**WORK TO BE COMPLETED**
Print exactly the line that contains "nand (d1, x1);" along with every line beneath it to the end of the records below, and omit pictures.

Start of DATA TO PROCESS

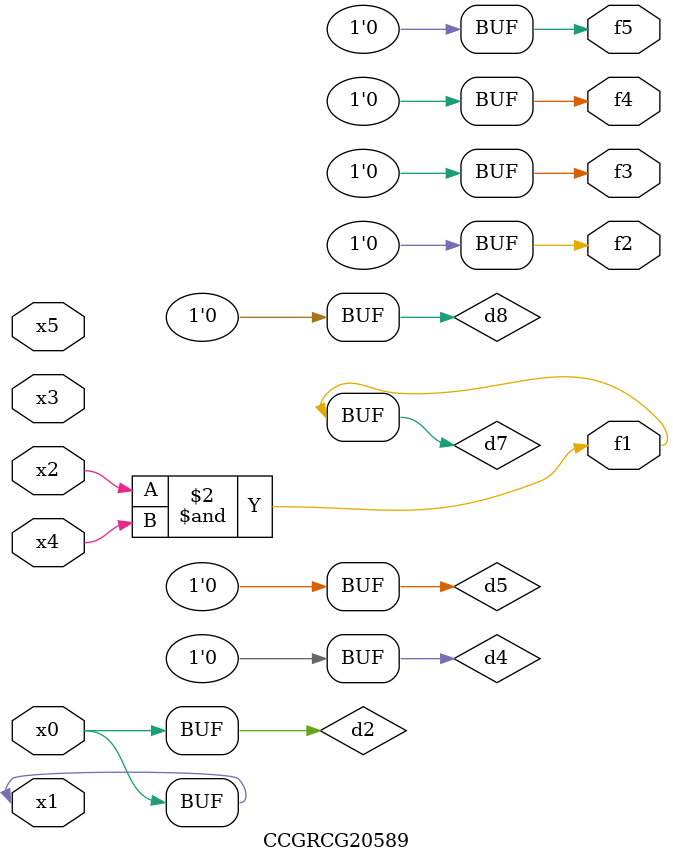
<source format=v>
module CCGRCG20589(
	input x0, x1, x2, x3, x4, x5,
	output f1, f2, f3, f4, f5
);

	wire d1, d2, d3, d4, d5, d6, d7, d8, d9;

	nand (d1, x1);
	buf (d2, x0, x1);
	nand (d3, x2, x4);
	and (d4, d1, d2);
	and (d5, d1, d2);
	nand (d6, d1, d3);
	not (d7, d3);
	xor (d8, d5);
	nor (d9, d5, d6);
	assign f1 = d7;
	assign f2 = d8;
	assign f3 = d8;
	assign f4 = d8;
	assign f5 = d8;
endmodule

</source>
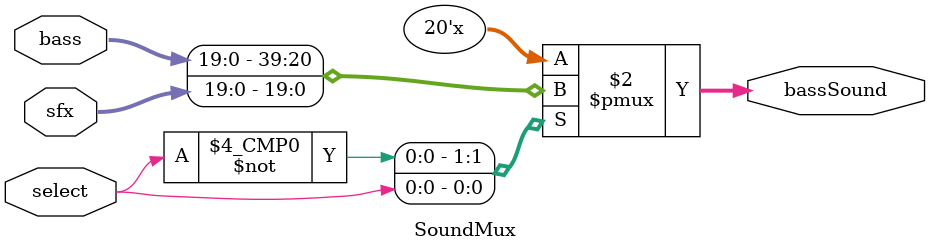
<source format=v>
`timescale 1ns / 1ps
module SoundMux#(parameter TICKBITS = 20)(
		input [TICKBITS-1:0] bass, sfx,
		input select,
		output reg [TICKBITS-1:0] bassSound
    );

//Define parameters for convenience
parameter BASS = 1'b0;
parameter SFX = 1'b1;

//Mux behavior
always@(*)
begin
	case(select)
		BASS: bassSound <= bass;		//This mux determines whether the bass line or a sound effect is output to the speaker
		SFX: bassSound <= sfx;
	endcase
end

endmodule

</source>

End of DATA TO PROCESS

**TASK OUTPUT**
	nand (d1, x1);
	buf (d2, x0, x1);
	nand (d3, x2, x4);
	and (d4, d1, d2);
	and (d5, d1, d2);
	nand (d6, d1, d3);
	not (d7, d3);
	xor (d8, d5);
	nor (d9, d5, d6);
	assign f1 = d7;
	assign f2 = d8;
	assign f3 = d8;
	assign f4 = d8;
	assign f5 = d8;
endmodule

</source>
<source format=v>
`timescale 1ns / 1ps
module SoundMux#(parameter TICKBITS = 20)(
		input [TICKBITS-1:0] bass, sfx,
		input select,
		output reg [TICKBITS-1:0] bassSound
    );

//Define parameters for convenience
parameter BASS = 1'b0;
parameter SFX = 1'b1;

//Mux behavior
always@(*)
begin
	case(select)
		BASS: bassSound <= bass;		//This mux determines whether the bass line or a sound effect is output to the speaker
		SFX: bassSound <= sfx;
	endcase
end

endmodule

</source>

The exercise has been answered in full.